::: Dataset excerpts :::

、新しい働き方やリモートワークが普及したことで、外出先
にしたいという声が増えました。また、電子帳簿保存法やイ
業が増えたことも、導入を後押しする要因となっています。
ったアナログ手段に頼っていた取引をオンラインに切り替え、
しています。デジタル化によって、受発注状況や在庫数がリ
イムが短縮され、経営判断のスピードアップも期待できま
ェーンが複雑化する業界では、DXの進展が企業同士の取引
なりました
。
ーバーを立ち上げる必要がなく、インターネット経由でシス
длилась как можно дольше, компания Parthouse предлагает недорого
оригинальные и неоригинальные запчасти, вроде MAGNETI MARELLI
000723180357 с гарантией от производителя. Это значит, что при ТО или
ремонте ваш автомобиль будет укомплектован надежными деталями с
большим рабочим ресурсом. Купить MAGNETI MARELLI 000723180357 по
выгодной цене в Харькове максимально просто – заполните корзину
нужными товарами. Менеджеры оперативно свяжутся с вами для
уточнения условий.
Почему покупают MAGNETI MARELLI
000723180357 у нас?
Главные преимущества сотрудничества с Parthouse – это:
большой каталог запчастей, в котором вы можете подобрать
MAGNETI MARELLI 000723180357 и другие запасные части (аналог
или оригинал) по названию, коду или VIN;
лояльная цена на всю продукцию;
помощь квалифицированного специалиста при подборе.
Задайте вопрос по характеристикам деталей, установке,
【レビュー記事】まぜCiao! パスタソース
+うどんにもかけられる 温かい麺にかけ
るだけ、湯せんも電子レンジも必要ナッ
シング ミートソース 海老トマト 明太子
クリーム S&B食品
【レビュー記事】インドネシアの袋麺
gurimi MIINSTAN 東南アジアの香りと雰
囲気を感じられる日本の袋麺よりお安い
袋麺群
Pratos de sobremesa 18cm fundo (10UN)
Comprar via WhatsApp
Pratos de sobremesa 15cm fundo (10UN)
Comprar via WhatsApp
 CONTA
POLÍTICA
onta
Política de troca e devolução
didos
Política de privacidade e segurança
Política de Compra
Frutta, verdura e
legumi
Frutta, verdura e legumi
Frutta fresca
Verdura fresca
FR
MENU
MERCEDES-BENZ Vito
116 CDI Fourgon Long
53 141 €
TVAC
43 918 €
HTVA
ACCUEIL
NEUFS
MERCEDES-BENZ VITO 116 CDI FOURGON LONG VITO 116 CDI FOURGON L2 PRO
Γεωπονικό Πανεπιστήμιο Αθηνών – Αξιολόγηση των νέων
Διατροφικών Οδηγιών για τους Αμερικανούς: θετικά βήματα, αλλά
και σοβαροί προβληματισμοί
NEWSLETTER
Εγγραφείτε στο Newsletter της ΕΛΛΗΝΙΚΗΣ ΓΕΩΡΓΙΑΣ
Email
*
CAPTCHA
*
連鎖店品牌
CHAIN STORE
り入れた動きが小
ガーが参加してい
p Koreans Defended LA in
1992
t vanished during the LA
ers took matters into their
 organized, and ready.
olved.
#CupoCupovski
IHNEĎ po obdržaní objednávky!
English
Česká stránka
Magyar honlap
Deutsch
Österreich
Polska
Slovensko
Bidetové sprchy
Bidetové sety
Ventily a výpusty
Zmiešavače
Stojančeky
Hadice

:::

# Written task
Would you please copy all lines in the data that contain the word "MARELLI"?

# Solved exercise
оригинальные и неоригинальные запчасти, вроде MAGNETI MARELLI
большим рабочим ресурсом. Купить MAGNETI MARELLI 000723180357 по
Почему покупают MAGNETI MARELLI
MAGNETI MARELLI 000723180357 и другие запасные части (аналог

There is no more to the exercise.